Review | Songlines

Good Times of Old England

Rating: ★★★★

View album and artist details

Album and Artist Details

Artist/band:

Steeleye Span

Label:

Chrysalis

August/September/2022

Span are still a touring and recording band, like their 70s folk-rock compatriots Fairport, and a good portion of their repertoire still draws its strength from the albums collected in this 12-CD box set of their Chrysalis catalogue, spanning 1972-1983, from the rugged Below the Salt to the fade-out that was Sails of Silver in 1980, co-founder Tim Hart’s last turn with the band. Between we get eight studio albums with a sprig or two of tasty extras, including alternate takes, instrumental versions and singles. Then there are the four live albums, finest among them a 1974 set from the Rainbow, and 1978’s brilliant Live at Last that featured the return of Martin Carthy, accompanied by squeezebox king John Kirkpatrick.

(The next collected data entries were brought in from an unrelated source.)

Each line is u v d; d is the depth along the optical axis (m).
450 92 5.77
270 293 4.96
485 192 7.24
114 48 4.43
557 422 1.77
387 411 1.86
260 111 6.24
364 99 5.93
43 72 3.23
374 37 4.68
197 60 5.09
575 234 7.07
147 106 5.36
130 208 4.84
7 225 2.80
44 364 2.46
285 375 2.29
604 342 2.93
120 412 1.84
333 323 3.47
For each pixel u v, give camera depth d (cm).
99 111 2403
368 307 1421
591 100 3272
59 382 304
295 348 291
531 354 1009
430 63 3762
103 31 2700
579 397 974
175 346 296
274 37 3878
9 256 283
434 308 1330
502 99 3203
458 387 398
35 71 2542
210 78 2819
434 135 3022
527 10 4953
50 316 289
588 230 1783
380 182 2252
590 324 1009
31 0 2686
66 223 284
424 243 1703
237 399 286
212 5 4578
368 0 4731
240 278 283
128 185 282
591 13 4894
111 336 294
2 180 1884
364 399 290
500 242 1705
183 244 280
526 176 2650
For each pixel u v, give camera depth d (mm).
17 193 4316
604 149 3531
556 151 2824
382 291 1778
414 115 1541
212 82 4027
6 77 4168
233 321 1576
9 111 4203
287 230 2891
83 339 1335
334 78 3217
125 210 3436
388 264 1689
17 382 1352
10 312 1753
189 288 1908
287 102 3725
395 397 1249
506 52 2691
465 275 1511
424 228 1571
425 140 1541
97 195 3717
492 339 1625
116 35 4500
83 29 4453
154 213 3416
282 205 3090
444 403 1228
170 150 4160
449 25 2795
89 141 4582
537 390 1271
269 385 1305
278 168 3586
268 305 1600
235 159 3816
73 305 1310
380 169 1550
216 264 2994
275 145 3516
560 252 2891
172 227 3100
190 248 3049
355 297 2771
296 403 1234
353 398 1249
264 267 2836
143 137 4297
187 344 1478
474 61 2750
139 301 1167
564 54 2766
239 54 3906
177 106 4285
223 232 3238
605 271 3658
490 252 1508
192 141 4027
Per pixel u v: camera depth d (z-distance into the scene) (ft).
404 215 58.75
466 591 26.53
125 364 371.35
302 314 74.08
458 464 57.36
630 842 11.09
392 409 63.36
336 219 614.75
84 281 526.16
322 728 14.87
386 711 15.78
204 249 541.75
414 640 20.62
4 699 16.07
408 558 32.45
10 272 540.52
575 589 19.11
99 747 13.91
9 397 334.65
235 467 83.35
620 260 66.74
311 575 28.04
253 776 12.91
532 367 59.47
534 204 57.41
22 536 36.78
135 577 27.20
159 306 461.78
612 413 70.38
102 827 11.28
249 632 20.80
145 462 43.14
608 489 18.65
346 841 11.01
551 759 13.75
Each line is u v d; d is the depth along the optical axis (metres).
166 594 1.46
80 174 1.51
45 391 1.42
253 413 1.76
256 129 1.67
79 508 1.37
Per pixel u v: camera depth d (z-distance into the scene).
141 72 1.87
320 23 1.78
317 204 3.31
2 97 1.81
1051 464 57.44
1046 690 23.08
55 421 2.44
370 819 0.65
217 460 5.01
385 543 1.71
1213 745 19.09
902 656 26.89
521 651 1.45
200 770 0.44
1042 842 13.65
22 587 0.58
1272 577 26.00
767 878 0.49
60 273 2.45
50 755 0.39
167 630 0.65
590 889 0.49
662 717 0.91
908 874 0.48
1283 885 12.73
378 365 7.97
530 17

The studio album that preceded it, Storm Force Ten, is one of this set’s revelations, and one of their most powerful albums.

The famous top-ten hit ‘All Around My Hat’ may be their calling card when it comes to taking their place at the banquet of music history, but there are lesser-known treasures aplenty, and the hours of music here include definitive interpretations of ‘Sheepcrook and Black Dog’, ‘Thomas the Rhymer’, ‘Alison Gross’ and ‘Fighting for Strangers’, and while some albums do contain filler (‘Twinkle Twinkle Little Star’, anyone?) they also contain strange wonders, and star turns from Peter Sellers (‘New York Girls’) as well as from one D Bowie (prior to his Diamond Dogs tour) playing mellifluous sax on ‘To Know Him is to Love Him’. If you have a taste for crunchy folk-rock imbued with glam and pop aesthetics, the £40 or so spent on Good Times of Old England will repay dividends time and again.